Hi,
Maarten Litmaath a écrit :
> Yannick Patois wrote:
>> # rpm -qa | grep -i condor
>> ncm-condorconfig-1.0.2-1
>> vdt_globus_jobmanager_condor-VDT1.2.2rh9_LCG-3
>> condor-lcg-1.1.0-1
>> condor-lcgrb-1.0.0-3
>> condor-6.7.10-1
>>
>> So I believe condor 6.7.10
> No. Ensure you have this in /opt:
> -------------------------------------------------------------------------------
>
> lrwxrwxrwx 1 root root 13 Feb 12 2007 condor ->
> condor-20.0.7
> -------------------------------------------------------------------------------
Fine, I do have it.
>> Something I did that seems to have "solved" the problem (for now, lets
>> hope), that I got from elsewhere:
>>
>> - Stopping the proxy-renewal daemon
>> - cd /opt/edg/var/spool/edg-wl-renewd
>> rm -f `ls | grep -E '*\.[0-9]+'`
> Beware that such an "rm" may screw up many jobs!
It did :(
> At CERN we have not needed to do that since a long time.
That might have been useless, what solved it, might well have been the
few random stop/start I did as you suggest below.
>> I also went through all daemons to see if some were stopped (some where)

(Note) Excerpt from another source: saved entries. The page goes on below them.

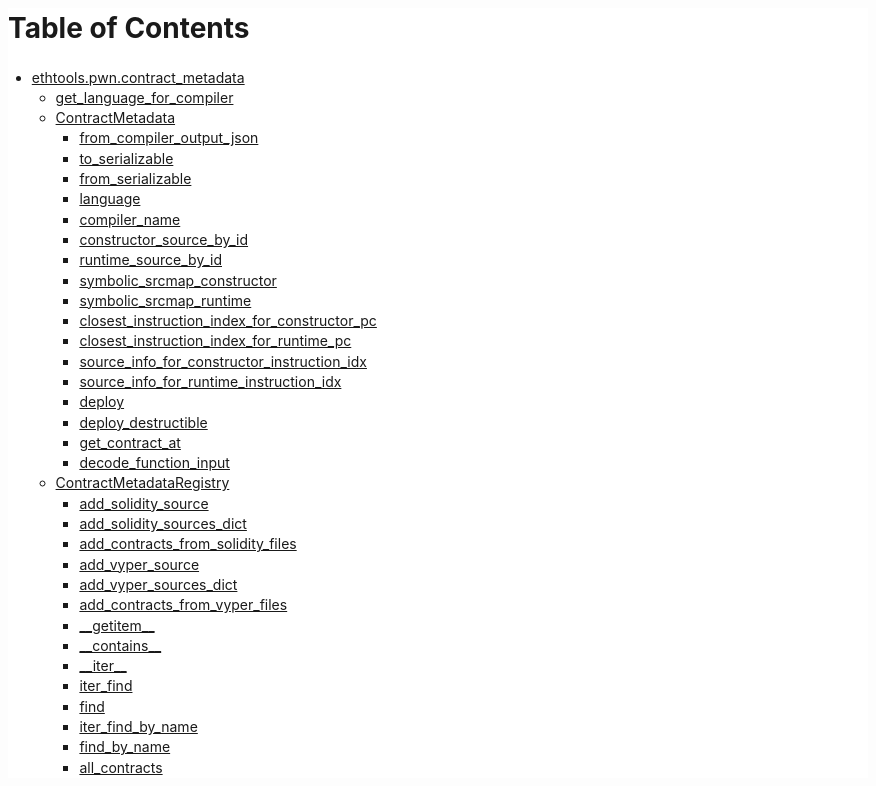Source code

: # Table of Contents

* [ethtools.pwn.contract\_metadata](#ethtools.pwn.contract_metadata)
  * [get\_language\_for\_compiler](#ethtools.pwn.contract_metadata.get_language_for_compiler)
  * [ContractMetadata](#ethtools.pwn.contract_metadata.ContractMetadata)
    * [from\_compiler\_output\_json](#ethtools.pwn.contract_metadata.ContractMetadata.from_compiler_output_json)
    * [to\_serializable](#ethtools.pwn.contract_metadata.ContractMetadata.to_serializable)
    * [from\_serializable](#ethtools.pwn.contract_metadata.ContractMetadata.from_serializable)
    * [language](#ethtools.pwn.contract_metadata.ContractMetadata.language)
    * [compiler\_name](#ethtools.pwn.contract_metadata.ContractMetadata.compiler_name)
    * [constructor\_source\_by\_id](#ethtools.pwn.contract_metadata.ContractMetadata.constructor_source_by_id)
    * [runtime\_source\_by\_id](#ethtools.pwn.contract_metadata.ContractMetadata.runtime_source_by_id)
    * [symbolic\_srcmap\_constructor](#ethtools.pwn.contract_metadata.ContractMetadata.symbolic_srcmap_constructor)
    * [symbolic\_srcmap\_runtime](#ethtools.pwn.contract_metadata.ContractMetadata.symbolic_srcmap_runtime)
    * [closest\_instruction\_index\_for\_constructor\_pc](#ethtools.pwn.contract_metadata.ContractMetadata.closest_instruction_index_for_constructor_pc)
    * [closest\_instruction\_index\_for\_runtime\_pc](#ethtools.pwn.contract_metadata.ContractMetadata.closest_instruction_index_for_runtime_pc)
    * [source\_info\_for\_constructor\_instruction\_idx](#ethtools.pwn.contract_metadata.ContractMetadata.source_info_for_constructor_instruction_idx)
    * [source\_info\_for\_runtime\_instruction\_idx](#ethtools.pwn.contract_metadata.ContractMetadata.source_info_for_runtime_instruction_idx)
    * [deploy](#ethtools.pwn.contract_metadata.ContractMetadata.deploy)
    * [deploy\_destructible](#ethtools.pwn.contract_metadata.ContractMetadata.deploy_destructible)
    * [get\_contract\_at](#ethtools.pwn.contract_metadata.ContractMetadata.get_contract_at)
    * [decode\_function\_input](#ethtools.pwn.contract_metadata.ContractMetadata.decode_function_input)
  * [ContractMetadataRegistry](#ethtools.pwn.contract_metadata.ContractMetadataRegistry)
    * [add\_solidity\_source](#ethtools.pwn.contract_metadata.ContractMetadataRegistry.add_solidity_source)
    * [add\_solidity\_sources\_dict](#ethtools.pwn.contract_metadata.ContractMetadataRegistry.add_solidity_sources_dict)
    * [add\_contracts\_from\_solidity\_files](#ethtools.pwn.contract_metadata.ContractMetadataRegistry.add_contracts_from_solidity_files)
    * [add\_vyper\_source](#ethtools.pwn.contract_metadata.ContractMetadataRegistry.add_vyper_source)
    * [add\_vyper\_sources\_dict](#ethtools.pwn.contract_metadata.ContractMetadataRegistry.add_vyper_sources_dict)
    * [add\_contracts\_from\_vyper\_files](#ethtools.pwn.contract_metadata.ContractMetadataRegistry.add_contracts_from_vyper_files)
    * [\_\_getitem\_\_](#ethtools.pwn.contract_metadata.ContractMetadataRegistry.__getitem__)
    * [\_\_contains\_\_](#ethtools.pwn.contract_metadata.ContractMetadataRegistry.__contains__)
    * [\_\_iter\_\_](#ethtools.pwn.contract_metadata.ContractMetadataRegistry.__iter__)
    * [iter\_find](#ethtools.pwn.contract_metadata.ContractMetadataRegistry.iter_find)
    * [find](#ethtools.pwn.contract_metadata.ContractMetadataRegistry.find)
    * [iter\_find\_by\_name](#ethtools.pwn.contract_metadata.ContractMetadataRegistry.iter_find_by_name)
    * [find\_by\_name](#ethtools.pwn.contract_metadata.ContractMetadataRegistry.find_by_name)
    * [all\_contracts](#ethtools.pwn.contract_metadata.ContractMetadataRegistry.all_contracts)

>> and I restarted them. But unfortunately I didn't kept track of exactly
>> what I did...
> It seems the WM had crashed due to a double cancellation of the same job:
> as a side effect the proxy-renewal daemon can get into an infinite loop.
> In that case you need to keep stopping the PR and restarting both the PR
> and the WM until the WM has proceeded beyond the multiple cancellations:
> at each restart it advances by one.
I'll know that now. Thanks for your help.
Yannick
--
Yannick Patois <[log in to unmask]>
IPHC - IN2P3 / CNRS - 23 rue du Loess 67037 Strasbourg
Tel: 03 88 10 61 83
|